EXERCISE AIM: Without including any pictures, return the records below exactly as written.

[Saved data entries]
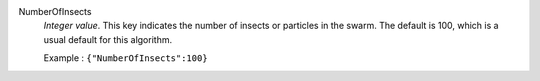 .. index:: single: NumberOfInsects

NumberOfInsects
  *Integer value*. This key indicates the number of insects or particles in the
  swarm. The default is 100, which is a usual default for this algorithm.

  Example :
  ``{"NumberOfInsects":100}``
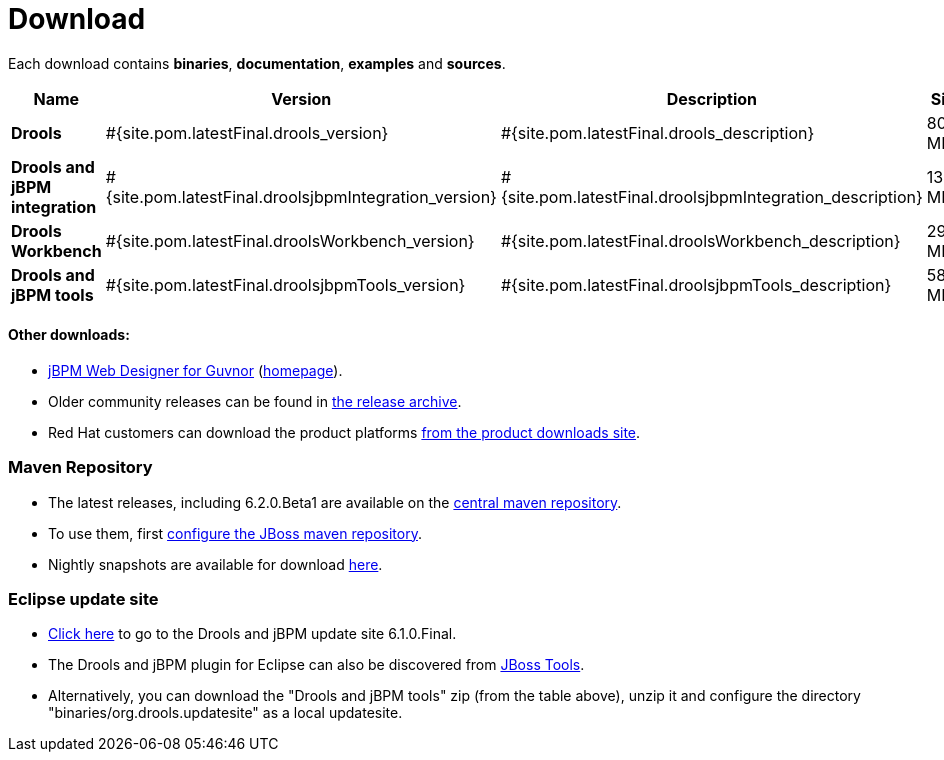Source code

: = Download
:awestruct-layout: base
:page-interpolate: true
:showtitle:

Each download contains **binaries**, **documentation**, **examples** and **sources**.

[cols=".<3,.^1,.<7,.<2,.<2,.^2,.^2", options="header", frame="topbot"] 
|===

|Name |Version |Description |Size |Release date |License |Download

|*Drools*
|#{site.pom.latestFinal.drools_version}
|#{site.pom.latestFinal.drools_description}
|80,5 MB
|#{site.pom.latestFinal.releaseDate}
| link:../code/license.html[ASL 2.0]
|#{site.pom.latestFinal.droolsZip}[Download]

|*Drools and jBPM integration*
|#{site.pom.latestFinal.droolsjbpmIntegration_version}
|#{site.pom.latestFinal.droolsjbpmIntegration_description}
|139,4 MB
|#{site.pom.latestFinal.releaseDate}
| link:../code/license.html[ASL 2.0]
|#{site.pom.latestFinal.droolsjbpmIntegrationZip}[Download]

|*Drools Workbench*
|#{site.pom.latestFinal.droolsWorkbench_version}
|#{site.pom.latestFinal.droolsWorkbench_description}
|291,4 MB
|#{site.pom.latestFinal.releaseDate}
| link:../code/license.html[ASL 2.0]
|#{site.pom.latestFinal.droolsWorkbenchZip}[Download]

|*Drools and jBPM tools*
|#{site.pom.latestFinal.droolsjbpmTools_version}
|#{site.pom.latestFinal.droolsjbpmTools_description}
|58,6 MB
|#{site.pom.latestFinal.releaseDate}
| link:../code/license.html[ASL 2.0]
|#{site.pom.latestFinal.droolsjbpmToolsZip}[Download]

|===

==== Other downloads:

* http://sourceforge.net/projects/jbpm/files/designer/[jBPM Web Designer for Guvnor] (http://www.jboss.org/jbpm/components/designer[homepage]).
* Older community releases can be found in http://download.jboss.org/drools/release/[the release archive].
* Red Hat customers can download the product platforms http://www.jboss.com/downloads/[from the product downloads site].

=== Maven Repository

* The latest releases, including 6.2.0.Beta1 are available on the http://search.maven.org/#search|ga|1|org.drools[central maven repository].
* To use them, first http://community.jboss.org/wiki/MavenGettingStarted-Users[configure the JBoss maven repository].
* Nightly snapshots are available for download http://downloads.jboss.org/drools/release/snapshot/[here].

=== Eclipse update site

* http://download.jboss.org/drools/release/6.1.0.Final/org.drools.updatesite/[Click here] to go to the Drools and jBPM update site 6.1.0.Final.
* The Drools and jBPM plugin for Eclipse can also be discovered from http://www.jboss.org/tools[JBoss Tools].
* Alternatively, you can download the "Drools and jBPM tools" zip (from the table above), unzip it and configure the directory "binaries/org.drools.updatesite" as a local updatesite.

RESULT FOR THIS TASK:
 .. index:: single: NumberOfInsects

NumberOfInsects
  *Integer value*. This key indicates the number of insects or particles in the
  swarm. The default is 100, which is a usual default for this algorithm.

  Example :
  ``{"NumberOfInsects":100}``
Source code

: = Download
:awestruct-layout: base
:page-interpolate: true
:showtitle:

Each download contains **binaries**, **documentation**, **examples** and **sources**.

[cols=".<3,.^1,.<7,.<2,.<2,.^2,.^2", options="header", frame="topbot"] 
|===

|Name |Version |Description |Size |Release date |License |Download

|*Drools*
|#{site.pom.latestFinal.drools_version}
|#{site.pom.latestFinal.drools_description}
|80,5 MB
|#{site.pom.latestFinal.releaseDate}
| link:../code/license.html[ASL 2.0]
|#{site.pom.latestFinal.droolsZip}[Download]

|*Drools and jBPM integration*
|#{site.pom.latestFinal.droolsjbpmIntegration_version}
|#{site.pom.latestFinal.droolsjbpmIntegration_description}
|139,4 MB
|#{site.pom.latestFinal.releaseDate}
| link:../code/license.html[ASL 2.0]
|#{site.pom.latestFinal.droolsjbpmIntegrationZip}[Download]

|*Drools Workbench*
|#{site.pom.latestFinal.droolsWorkbench_version}
|#{site.pom.latestFinal.droolsWorkbench_description}
|291,4 MB
|#{site.pom.latestFinal.releaseDate}
| link:../code/license.html[ASL 2.0]
|#{site.pom.latestFinal.droolsWorkbenchZip}[Download]

|*Drools and jBPM tools*
|#{site.pom.latestFinal.droolsjbpmTools_version}
|#{site.pom.latestFinal.droolsjbpmTools_description}
|58,6 MB
|#{site.pom.latestFinal.releaseDate}
| link:../code/license.html[ASL 2.0]
|#{site.pom.latestFinal.droolsjbpmToolsZip}[Download]

|===

==== Other downloads:

* http://sourceforge.net/projects/jbpm/files/designer/[jBPM Web Designer for Guvnor] (http://www.jboss.org/jbpm/components/designer[homepage]).
* Older community releases can be found in http://download.jboss.org/drools/release/[the release archive].
* Red Hat customers can download the product platforms http://www.jboss.com/downloads/[from the product downloads site].

=== Maven Repository

* The latest releases, including 6.2.0.Beta1 are available on the http://search.maven.org/#search|ga|1|org.drools[central maven repository].
* To use them, first http://community.jboss.org/wiki/MavenGettingStarted-Users[configure the JBoss maven repository].
* Nightly snapshots are available for download http://downloads.jboss.org/drools/release/snapshot/[here].

=== Eclipse update site

* http://download.jboss.org/drools/release/6.1.0.Final/org.drools.updatesite/[Click here] to go to the Drools and jBPM update site 6.1.0.Final.
* The Drools and jBPM plugin for Eclipse can also be discovered from http://www.jboss.org/tools[JBoss Tools].
* Alternatively, you can download the "Drools and jBPM tools" zip (from the table above), unzip it and configure the directory "binaries/org.drools.updatesite" as a local updatesite.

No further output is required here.